# Easy question about Rhino upgrades



## JB Mallus (Apr 28, 2009)

Hi, I'm putting together a Ultramarine army and I was looking at the Rhino. I have the kit and I was putting it together as I was making a list. The kit come with what looks like a twin-linked bolter.
Is it supposed to be a Storm Bolter?

Also, the kit comes with one of these, but I noticed that the Codex states that the Rhino comes with one Storm Bolter, but I can purchase (w/points) another one.
Should I take the other one, or is that overkill for a Rhino?
If I do, how do I obtain another? Glue two bolters together?

Thanks for looking at my silly questions,
JB Mallus


----------



## Someguy (Nov 19, 2007)

People mostly don't bother with more guns on rhinos. If you did want one, you may be able to get it from another kit such as a vindicator or whirlwind.


----------



## BrotherR (Oct 10, 2008)

Yes that is a stormbolter.

You can take a second stormbolter but usually rhinos are for transports and screening units. It is too fragile to be turned into a fire base. so imo no don't take a 2nd stormbolter.


----------



## JB Mallus (Apr 28, 2009)

So it is best just to take the extra armour.


----------



## BrotherR (Oct 10, 2008)

Here is my opinion and it is only my opinion. I would only take EA on a SM Rhino if the unit had to get somewhere absolutely. Now that it is 3 times more expensive just so you are not sitting doesn't make good use of points to me.

I never plan for my rhinos to survive. With all the AT they are going to die it only matters if they got the unit inside where they need to go.

That said I always take EA on my Sisters Rhinos but there is the cost difference.


----------



## Tim/Steve (Jan 25, 2009)

I have one of my rhinos equipped with an aditional storm bolter- I have the pintle mounted one from the kit and have got another fromt eh Leman Russ box set up to look like its remotely controlled. Having the extra firepower being able to target any squad on the board is something that I find quite useful for finishing off little squad remnants at the end of the game.

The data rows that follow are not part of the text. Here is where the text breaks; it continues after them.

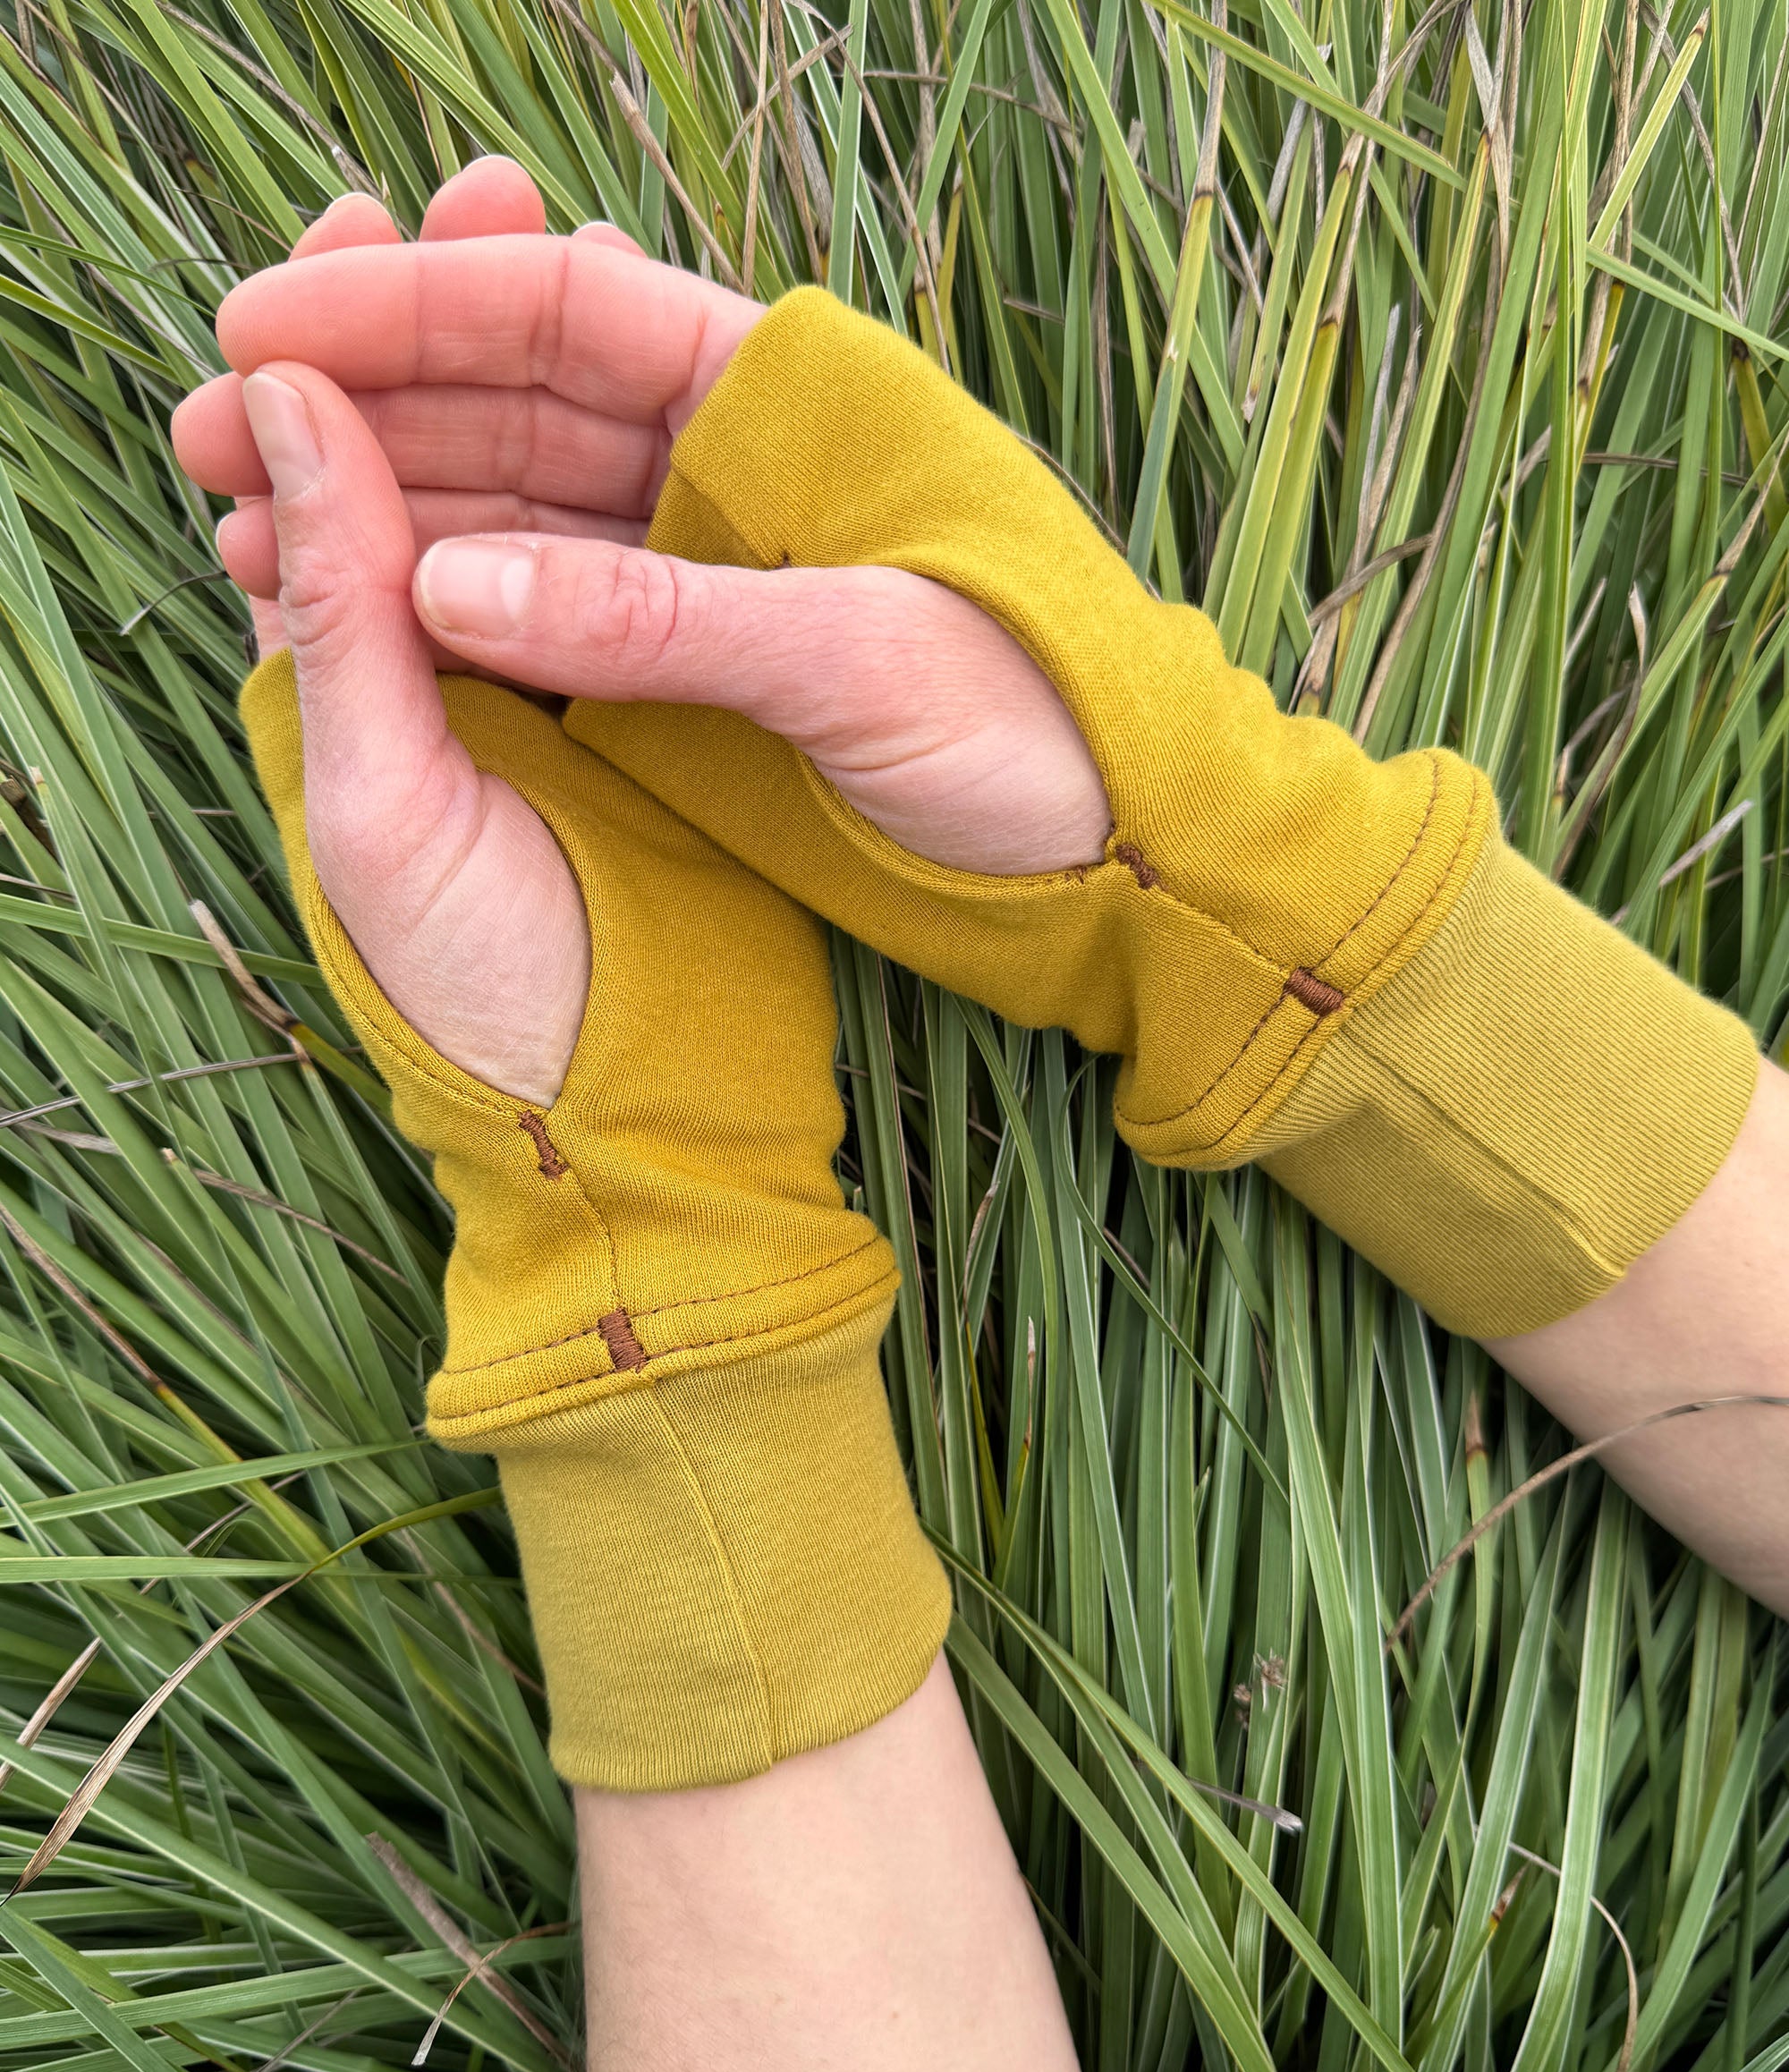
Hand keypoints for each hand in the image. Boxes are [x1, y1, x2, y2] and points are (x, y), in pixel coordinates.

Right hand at [173, 162, 1109, 881]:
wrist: (1128, 849)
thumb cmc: (1042, 727)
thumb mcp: (856, 663)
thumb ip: (657, 621)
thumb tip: (444, 587)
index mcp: (787, 402)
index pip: (565, 307)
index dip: (409, 308)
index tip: (265, 330)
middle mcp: (731, 467)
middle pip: (513, 401)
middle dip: (362, 408)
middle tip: (206, 440)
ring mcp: (707, 568)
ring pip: (513, 510)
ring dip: (383, 513)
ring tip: (241, 529)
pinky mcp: (698, 670)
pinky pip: (549, 618)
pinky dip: (450, 615)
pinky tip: (353, 612)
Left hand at [217, 166, 593, 1105]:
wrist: (651, 1118)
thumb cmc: (498, 993)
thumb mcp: (384, 808)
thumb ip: (340, 619)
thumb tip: (289, 408)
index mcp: (341, 691)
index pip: (313, 484)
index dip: (328, 355)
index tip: (354, 231)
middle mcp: (440, 670)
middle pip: (422, 461)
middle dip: (436, 327)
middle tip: (475, 186)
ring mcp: (554, 685)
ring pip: (528, 492)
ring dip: (532, 369)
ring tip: (553, 234)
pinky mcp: (656, 710)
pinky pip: (621, 560)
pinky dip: (623, 464)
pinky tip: (649, 383)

All told I think that a 45pt rhino with 2 stormbolters isnt the best... but there's not really a lot of things I can get for my SW to top up to the points limit (often find myself with 35pts left and wondering what on earth I can get to fill it when all squads are maxed anything new starts at 50-140pts.
- ie, I wouldnt plan on using it, but if you have a 1490pt army then the stormbolter is a decent way of filling in those last 10pts.


----------



## sir_m1ke (Dec 7, 2008)

I would take the extra stormbolter, purely because it gives you another weapon to take away from a "weapon destroyed" result. if you only have 1 weapon, a second result will cause an immobilised- instantly taking away the whole point of taking the bloody thing in the first place

anything that keeps my rhinos moving is essential IMO


----------